- YOUR TASK
Reproduce every one of the records below word for word, with nothing changed or left out.

▼

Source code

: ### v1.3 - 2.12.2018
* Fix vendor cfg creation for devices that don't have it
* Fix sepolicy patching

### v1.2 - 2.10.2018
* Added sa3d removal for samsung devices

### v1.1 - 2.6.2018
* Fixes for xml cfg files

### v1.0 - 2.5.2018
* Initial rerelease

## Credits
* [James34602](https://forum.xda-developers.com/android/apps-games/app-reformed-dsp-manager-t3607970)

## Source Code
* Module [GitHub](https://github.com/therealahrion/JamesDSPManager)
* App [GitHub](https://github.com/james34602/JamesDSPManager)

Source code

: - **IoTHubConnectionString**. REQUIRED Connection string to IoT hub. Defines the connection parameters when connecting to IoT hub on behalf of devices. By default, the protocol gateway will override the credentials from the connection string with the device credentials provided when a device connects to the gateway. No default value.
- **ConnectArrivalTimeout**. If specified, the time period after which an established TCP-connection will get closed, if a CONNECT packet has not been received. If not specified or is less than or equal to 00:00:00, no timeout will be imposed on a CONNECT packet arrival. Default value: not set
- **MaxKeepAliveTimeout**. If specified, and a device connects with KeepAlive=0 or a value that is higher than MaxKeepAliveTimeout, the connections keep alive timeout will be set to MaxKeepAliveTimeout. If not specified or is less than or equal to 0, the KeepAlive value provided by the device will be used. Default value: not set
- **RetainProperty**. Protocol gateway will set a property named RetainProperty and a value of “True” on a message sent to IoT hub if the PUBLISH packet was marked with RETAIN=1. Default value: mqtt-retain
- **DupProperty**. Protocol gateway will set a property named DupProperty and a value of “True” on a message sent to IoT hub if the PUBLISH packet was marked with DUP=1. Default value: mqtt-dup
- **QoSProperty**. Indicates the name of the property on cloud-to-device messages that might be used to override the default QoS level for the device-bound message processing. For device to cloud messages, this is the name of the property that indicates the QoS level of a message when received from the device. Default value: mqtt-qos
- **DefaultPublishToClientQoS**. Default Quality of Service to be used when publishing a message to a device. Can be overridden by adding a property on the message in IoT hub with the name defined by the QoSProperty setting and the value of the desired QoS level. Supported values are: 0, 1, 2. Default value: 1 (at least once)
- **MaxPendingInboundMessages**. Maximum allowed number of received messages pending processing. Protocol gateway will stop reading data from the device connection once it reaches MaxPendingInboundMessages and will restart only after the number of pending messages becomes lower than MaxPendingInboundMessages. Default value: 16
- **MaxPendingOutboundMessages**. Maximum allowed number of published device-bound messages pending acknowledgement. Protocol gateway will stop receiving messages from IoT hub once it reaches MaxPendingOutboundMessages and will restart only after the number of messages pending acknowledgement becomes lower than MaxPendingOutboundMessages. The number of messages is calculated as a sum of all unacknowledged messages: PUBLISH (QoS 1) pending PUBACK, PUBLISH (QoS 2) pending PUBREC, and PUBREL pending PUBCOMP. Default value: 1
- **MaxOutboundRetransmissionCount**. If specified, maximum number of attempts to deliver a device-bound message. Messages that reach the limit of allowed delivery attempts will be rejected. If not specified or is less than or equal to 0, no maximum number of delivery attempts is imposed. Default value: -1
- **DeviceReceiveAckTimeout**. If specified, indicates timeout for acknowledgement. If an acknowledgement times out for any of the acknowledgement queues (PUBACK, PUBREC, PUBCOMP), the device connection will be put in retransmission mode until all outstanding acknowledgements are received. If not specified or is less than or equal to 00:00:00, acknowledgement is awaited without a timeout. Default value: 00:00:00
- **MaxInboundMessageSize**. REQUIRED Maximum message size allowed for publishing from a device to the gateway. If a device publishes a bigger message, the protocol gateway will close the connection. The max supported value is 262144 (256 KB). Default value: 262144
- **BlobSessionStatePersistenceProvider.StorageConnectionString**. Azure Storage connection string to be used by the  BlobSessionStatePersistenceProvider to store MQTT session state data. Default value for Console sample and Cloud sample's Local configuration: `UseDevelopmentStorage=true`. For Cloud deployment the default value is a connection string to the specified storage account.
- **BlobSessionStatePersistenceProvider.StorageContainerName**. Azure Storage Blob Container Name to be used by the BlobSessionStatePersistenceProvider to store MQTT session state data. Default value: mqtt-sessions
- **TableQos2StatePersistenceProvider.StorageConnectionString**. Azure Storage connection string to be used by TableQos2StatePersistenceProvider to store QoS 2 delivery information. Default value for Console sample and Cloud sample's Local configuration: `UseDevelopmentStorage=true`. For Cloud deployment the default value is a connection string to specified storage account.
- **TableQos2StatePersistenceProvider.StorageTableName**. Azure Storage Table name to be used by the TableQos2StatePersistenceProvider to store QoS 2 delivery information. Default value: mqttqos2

▲

- REPLY TO THE TASK
Source code

: ### v1.3 - 2.12.2018
* Fix vendor cfg creation for devices that don't have it
* Fix sepolicy patching

### v1.2 - 2.10.2018
* Added sa3d removal for samsung devices

### v1.1 - 2.6.2018
* Fixes for xml cfg files

### v1.0 - 2.5.2018
* Initial rerelease

## Credits
* [James34602](https://forum.xda-developers.com/android/apps-games/app-reformed-dsp-manager-t3607970)

## Source Code
* Module [GitHub](https://github.com/therealahrion/JamesDSPManager)
* App [GitHub](https://github.com/james34602/JamesDSPManager)

Source code

: - **IoTHubConnectionString**. REQUIRED Connection string to IoT hub. Defines the connection parameters when connecting to IoT hub on behalf of devices. By default, the protocol gateway will override the credentials from the connection string with the device credentials provided when a device connects to the gateway. No default value.
- **ConnectArrivalTimeout**. If specified, the time period after which an established TCP-connection will get closed, if a CONNECT packet has not been received. If not specified or is less than or equal to 00:00:00, no timeout will be imposed on a CONNECT packet arrival. Default value: not set
- **MaxKeepAliveTimeout**. If specified, and a device connects with KeepAlive=0 or a value that is higher than MaxKeepAliveTimeout, the connections keep alive timeout will be set to MaxKeepAliveTimeout. If not specified or is less than or equal to 0, the KeepAlive value provided by the device will be used. Default value: not set
- **RetainProperty**. Protocol gateway will set a property named RetainProperty and a value of “True” on a message sent to IoT hub if the PUBLISH packet was marked with RETAIN=1. Default value: mqtt-retain
- **DupProperty**. Protocol gateway will set a property named DupProperty and a value of “True” on a message sent to IoT hub if the PUBLISH packet was marked with DUP=1. Default value: mqtt-dup
- **QoSProperty**. Indicates the name of the property on cloud-to-device messages that might be used to override the default QoS level for the device-bound message processing. For device to cloud messages, this is the name of the property that indicates the QoS level of a message when received from the device. Default value: mqtt-qos
- **DefaultPublishToClientQoS**. Default Quality of Service to be used when publishing a message to a device. Can be overridden by adding a property on the message in IoT hub with the name defined by the QoSProperty setting and the value of the desired QoS level. Supported values are: 0, 1, 2. Default value: 1 (at least once)
- **MaxPendingInboundMessages**. Maximum allowed number of received messages pending processing. Protocol gateway will stop reading data from the device connection once it reaches MaxPendingInboundMessages and will restart only after the number of pending messages becomes lower than MaxPendingInboundMessages. Default value: 16
- **MaxPendingOutboundMessages**. Maximum allowed number of published device-bound messages pending acknowledgement. Protocol gateway will stop receiving messages from IoT hub once it reaches MaxPendingOutboundMessages and will restart only after the number of messages pending acknowledgement becomes lower than MaxPendingOutboundMessages. The number of messages is calculated as a sum of all unacknowledged messages: PUBLISH (QoS 1) pending PUBACK, PUBLISH (QoS 2) pending PUBREC, and PUBREL pending PUBCOMP. Default value: 1
- **MaxOutboundRetransmissionCount**. If specified, maximum number of attempts to deliver a device-bound message. Messages that reach the limit of allowed delivery attempts will be rejected. If not specified or is less than or equal to 0, no maximum number of delivery attempts is imposed. Default value: -1
- **DeviceReceiveAckTimeout**. If specified, indicates timeout for acknowledgement. If an acknowledgement times out for any of the acknowledgement queues (PUBACK, PUBREC, PUBCOMP), the device connection will be put in retransmission mode until all outstanding acknowledgements are received. If not specified or is less than or equal to 00:00:00, acknowledgement is awaited without a timeout. Default value: 00:00:00
- **MaxInboundMessageSize**. REQUIRED Maximum message size allowed for publishing from a device to the gateway. If a device publishes a bigger message, the protocol gateway will close the connection. The max supported value is 262144 (256 KB). Default value: 262144
- **BlobSessionStatePersistenceProvider.StorageConnectionString**. Azure Storage connection string to be used by the  BlobSessionStatePersistenceProvider to store MQTT session state data. Default value for Console sample and Cloud sample's Local configuration: `UseDevelopmentStorage=true`. For Cloud deployment the default value is a connection string to the specified storage account.
- **BlobSessionStatePersistenceProvider.StorageContainerName**. Azure Storage Blob Container Name to be used by the BlobSessionStatePersistenceProvider to store MQTT session state data. Default value: mqtt-sessions
- **TableQos2StatePersistenceProvider.StorageConnectionString**. Azure Storage connection string to be used by TableQos2StatePersistenceProvider to store QoS 2 delivery information. Default value for Console sample and Cloud sample's Local configuration: `UseDevelopmentStorage=true`. For Cloud deployment the default value is a connection string to specified storage account.
- **TableQos2StatePersistenceProvider.StorageTableName**. Azure Storage Table name to be used by the TableQos2StatePersistenceProvider to store QoS 2 delivery information. Default value: mqttqos2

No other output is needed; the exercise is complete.